**DATA TO USE**

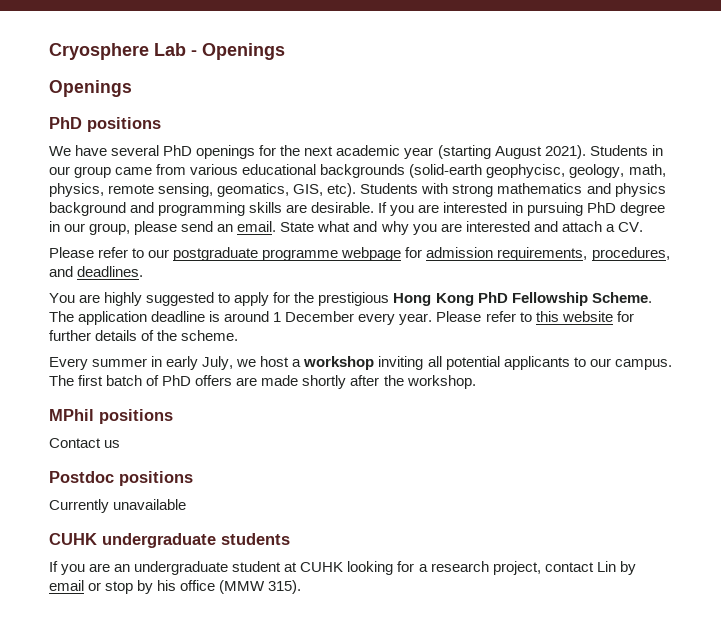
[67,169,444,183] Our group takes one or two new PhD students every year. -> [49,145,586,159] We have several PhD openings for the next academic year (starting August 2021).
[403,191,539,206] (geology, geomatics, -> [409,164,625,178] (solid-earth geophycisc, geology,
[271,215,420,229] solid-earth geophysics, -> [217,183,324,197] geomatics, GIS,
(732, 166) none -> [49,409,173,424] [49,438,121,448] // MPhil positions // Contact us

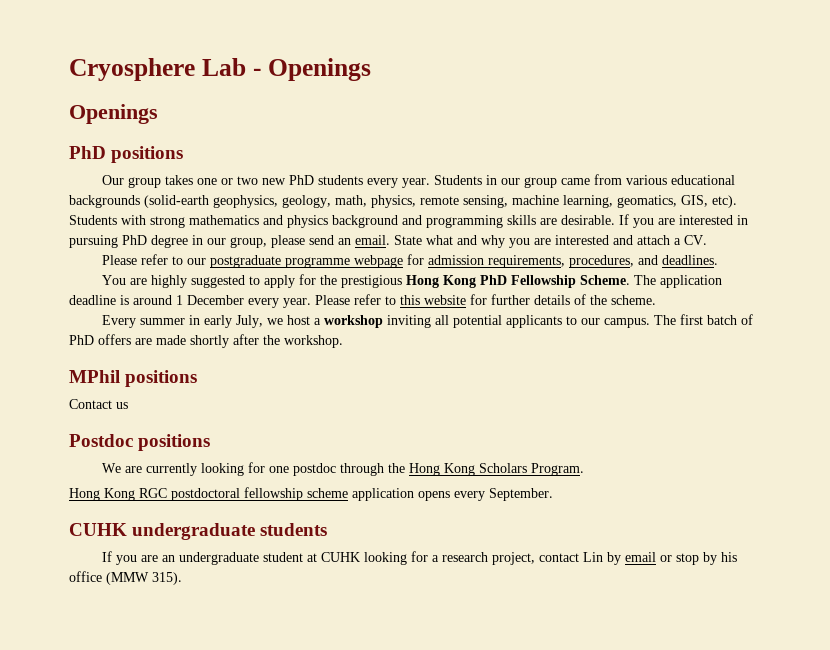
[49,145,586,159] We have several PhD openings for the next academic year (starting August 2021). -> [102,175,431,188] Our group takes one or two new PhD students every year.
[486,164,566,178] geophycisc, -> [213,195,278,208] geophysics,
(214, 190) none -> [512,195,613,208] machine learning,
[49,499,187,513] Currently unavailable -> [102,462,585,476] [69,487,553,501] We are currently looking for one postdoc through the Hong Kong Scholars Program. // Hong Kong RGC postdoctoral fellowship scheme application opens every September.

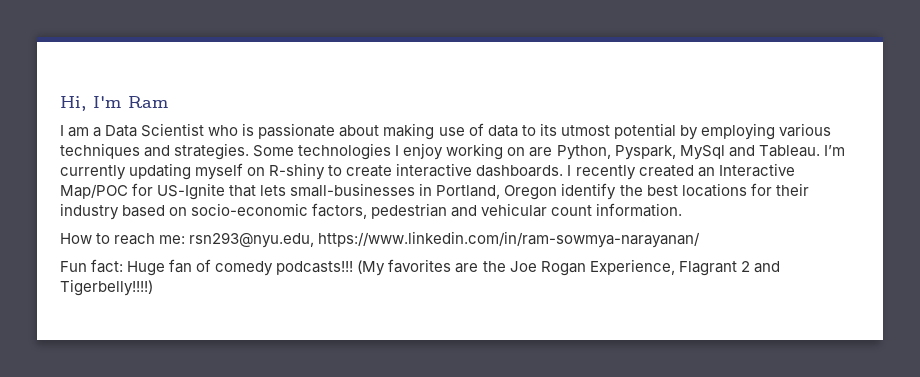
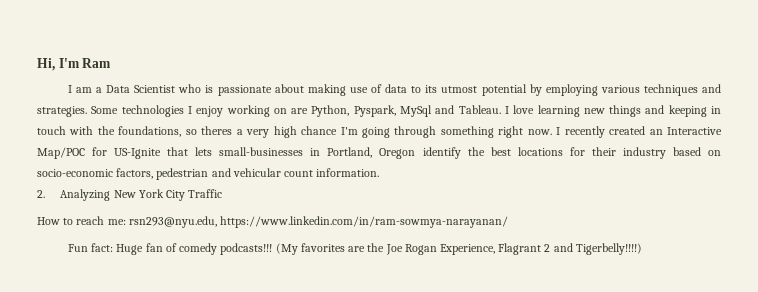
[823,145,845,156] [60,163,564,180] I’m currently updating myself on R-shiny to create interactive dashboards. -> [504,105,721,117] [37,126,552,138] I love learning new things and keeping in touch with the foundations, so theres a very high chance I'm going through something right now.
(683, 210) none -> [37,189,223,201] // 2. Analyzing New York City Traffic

--

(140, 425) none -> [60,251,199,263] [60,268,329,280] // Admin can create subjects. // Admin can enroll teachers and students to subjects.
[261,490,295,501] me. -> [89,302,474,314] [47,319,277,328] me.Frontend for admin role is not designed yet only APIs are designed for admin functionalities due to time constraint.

**WORK TO COMPLETE**
Begin with the line that has "[823,145,845,156] [60,163,564,180] I’m" in the listing above and end after the line that has "(683, 210) none"; output those lines exactly.

**WRITTEN ANSWER**
[823,145,845,156] [60,163,564,180] I’m currently updating myself on R-shiny to create interactive dashboards. -> [504,105,721,117] [37,126,552,138] I love learning new things and keeping in touch with the foundations, so theres a very high chance I'm going through something right now.
(683, 210) none -> [37,189,223,201] // 2. Analyzing New York City Traffic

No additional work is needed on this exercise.